January weather, I am disappoint.
The National Weather Service predicts a high temperature of 68 degrees Fahrenheit today, which would set a new record high for January 30 in St. Louis (the current record is 67 degrees, set in 1884.)
This is complete bullshit.
All weekend long, people were gushing about the beautiful weather while they walked dogs, played Frisbee in the park and washed cars. All of those assholes can go screw, because January in St. Louis is supposed to be cold and nasty -- and that's just how I like it, because I am cold and nasty.
This winter has been a complete disappointment so far.

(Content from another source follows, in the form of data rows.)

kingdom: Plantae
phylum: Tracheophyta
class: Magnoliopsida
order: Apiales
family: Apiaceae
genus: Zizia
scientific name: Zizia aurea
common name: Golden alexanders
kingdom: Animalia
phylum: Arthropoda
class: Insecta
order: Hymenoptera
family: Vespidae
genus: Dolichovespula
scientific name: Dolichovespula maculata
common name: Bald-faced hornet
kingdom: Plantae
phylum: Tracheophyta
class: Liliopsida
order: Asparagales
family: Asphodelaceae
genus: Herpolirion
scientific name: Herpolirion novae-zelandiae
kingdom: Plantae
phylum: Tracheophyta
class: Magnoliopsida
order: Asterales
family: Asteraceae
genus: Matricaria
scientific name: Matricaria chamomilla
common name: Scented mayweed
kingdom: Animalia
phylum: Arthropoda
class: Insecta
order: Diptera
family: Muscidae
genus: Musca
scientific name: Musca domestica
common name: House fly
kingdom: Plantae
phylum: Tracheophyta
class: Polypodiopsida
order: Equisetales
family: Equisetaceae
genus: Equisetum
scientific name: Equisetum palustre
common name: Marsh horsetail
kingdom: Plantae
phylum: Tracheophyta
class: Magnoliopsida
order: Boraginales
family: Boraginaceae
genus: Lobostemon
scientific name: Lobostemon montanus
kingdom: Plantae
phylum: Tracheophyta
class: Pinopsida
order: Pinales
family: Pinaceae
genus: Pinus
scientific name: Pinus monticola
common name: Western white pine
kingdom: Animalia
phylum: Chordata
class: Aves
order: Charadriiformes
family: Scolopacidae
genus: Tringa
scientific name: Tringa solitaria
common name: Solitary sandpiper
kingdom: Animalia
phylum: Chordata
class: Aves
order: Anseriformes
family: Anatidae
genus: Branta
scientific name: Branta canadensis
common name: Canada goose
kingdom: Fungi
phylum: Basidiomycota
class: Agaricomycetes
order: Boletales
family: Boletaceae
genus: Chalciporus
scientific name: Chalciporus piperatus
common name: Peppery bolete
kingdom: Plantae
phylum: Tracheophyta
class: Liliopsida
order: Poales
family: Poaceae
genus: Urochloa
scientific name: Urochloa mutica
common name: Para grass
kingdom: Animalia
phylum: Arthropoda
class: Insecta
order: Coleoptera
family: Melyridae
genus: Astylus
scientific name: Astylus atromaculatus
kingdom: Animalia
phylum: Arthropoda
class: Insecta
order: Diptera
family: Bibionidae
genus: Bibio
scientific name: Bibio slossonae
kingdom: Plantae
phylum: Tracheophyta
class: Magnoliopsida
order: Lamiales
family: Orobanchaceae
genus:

One lousy inch of snow that was only problematic because MoDot didn't do anything to the streets
, and that's it. Where's my freezing rain? Where's the snow that comes down sideways? Where's that anus-puckering cold that turns every booger in your head to rock-hard consistency before you even take four steps off the porch?
February, I'm putting you on warning: You better be as cold and grim as Death, you runty little turd of a month. Snow's a good start, but ten or fifteen consecutive days of sub-freezing temperature would be even better. You wanna throw a Tuesday morning ice storm in there? I won't complain. Hell, you can take two of my toes -- your choice -- to frostbite.
And if one more person exhorts me to cheer up with a perky, "You should be enjoying this beautiful weather," I'ma stab them with an ice pick.